◆ **Apply what you read**:
[1] According to the forum post on RMP 33, which problems were solved the same way as RMP 33?
[2] In the forum post on RMP 33, repeat the text starting with "RMP 33 had nothing" and going on through "were solved ...", and switch "number theory" to "arithmetic".

Re: Egyptian fraction math only used quotient and remainder statements
Posted:
Dec 18, 2011 12:30 PM


Franz imagines:
"RMP 33  a wooden container in the shape of a cube
37 divided by 1 "3 '2 '7 equals 16 '56 '679 '776
Imagine a wooden chest in the shape of a cube. The chest plus the lid measure 41 by 41 by 41 fingers. The boards are 2 fingers strong. The inner space measures 37 by 37 by 37 fingers. How long are the diagonals of the outer faces and of the outer cube in fingers? and of the inner cube in palms?"
RMP 33 had nothing to do with a wooden container. Ahmes offered a clear number theory explanation of the algebraic problem that solved:
x + (2/3 + 1/2 + 1/7)x = 37
as RMP 31 and 32 were solved ...
as a translation, considering modern algebra
(1 + (28 + 21 + 6)/42)x = 33
(97/42)x = 37
x = 37 x (42/97) = 1554/97 = 16 + 2/97
Translating RMP 33 in an ancient sense, Ahmes could have looked up the 2/97 answer in his 2/n table or recalculated
2/97 (56/56) = 112/5432 = (97 + 8 + 7)/5432 =
x = 16 + 1/56 + 1/679 + 1/776
Q.E.D.

(Items from a data source)
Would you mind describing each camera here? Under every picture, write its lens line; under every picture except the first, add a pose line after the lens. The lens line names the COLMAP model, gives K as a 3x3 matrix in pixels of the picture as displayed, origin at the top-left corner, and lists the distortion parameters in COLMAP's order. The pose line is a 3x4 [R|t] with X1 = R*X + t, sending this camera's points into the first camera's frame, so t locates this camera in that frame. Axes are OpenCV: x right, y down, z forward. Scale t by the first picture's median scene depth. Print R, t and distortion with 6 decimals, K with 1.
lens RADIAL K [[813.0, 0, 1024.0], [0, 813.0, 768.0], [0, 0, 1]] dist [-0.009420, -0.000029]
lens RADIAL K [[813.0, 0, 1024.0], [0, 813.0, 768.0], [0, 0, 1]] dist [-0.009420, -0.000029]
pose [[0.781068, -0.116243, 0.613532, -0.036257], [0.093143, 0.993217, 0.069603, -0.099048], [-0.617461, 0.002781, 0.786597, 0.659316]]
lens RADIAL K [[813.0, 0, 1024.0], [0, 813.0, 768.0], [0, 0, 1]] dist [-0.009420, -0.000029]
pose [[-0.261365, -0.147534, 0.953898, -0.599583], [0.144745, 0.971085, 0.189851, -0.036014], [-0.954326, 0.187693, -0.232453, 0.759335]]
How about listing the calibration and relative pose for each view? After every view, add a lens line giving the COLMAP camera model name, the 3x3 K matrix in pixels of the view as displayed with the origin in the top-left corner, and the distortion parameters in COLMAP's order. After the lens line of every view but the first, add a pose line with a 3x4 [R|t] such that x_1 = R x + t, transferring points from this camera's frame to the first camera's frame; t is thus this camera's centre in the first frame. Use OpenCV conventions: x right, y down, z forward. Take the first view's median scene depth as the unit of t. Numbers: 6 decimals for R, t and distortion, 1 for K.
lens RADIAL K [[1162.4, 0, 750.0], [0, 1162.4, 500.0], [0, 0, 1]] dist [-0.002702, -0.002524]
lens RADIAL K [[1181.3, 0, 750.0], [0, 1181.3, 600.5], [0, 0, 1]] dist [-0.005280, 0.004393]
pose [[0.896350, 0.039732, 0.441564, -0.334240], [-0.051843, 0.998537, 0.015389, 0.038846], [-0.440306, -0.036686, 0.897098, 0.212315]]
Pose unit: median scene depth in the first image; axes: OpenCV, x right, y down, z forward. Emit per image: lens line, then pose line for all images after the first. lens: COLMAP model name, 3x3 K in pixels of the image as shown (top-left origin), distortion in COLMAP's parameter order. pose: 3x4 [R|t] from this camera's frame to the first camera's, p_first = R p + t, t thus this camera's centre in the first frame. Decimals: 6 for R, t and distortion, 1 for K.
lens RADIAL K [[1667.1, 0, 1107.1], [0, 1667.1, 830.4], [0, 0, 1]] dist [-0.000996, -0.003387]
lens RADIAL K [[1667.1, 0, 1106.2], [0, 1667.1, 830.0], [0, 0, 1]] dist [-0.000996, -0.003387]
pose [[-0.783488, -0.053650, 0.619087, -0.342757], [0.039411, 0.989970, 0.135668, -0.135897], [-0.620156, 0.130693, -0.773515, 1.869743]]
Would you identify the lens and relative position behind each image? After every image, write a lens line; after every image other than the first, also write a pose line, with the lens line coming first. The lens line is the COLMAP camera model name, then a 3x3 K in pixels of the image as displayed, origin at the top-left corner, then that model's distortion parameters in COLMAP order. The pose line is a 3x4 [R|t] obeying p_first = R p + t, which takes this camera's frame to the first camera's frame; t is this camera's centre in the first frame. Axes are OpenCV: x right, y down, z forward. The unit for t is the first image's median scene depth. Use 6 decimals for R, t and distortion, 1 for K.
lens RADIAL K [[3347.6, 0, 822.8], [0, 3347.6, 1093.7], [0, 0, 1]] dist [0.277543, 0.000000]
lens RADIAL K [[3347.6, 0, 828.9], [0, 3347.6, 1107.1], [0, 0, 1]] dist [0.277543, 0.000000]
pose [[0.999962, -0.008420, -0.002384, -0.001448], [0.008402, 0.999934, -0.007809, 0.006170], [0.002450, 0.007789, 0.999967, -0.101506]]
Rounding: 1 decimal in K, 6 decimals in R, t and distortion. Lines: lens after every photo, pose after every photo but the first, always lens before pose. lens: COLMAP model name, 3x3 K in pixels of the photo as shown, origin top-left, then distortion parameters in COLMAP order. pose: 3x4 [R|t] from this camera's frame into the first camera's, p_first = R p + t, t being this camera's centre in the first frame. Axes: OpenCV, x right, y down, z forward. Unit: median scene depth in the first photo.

◆ **Per-task outputs**:
[1] RMP 31 and 32

[2]
RMP 33 had nothing to do with a wooden container. Ahmes offered a clear arithmetic explanation of the algebraic problem that solved:
x + (2/3 + 1/2 + 1/7)x = 37
as RMP 31 and 32 were solved ...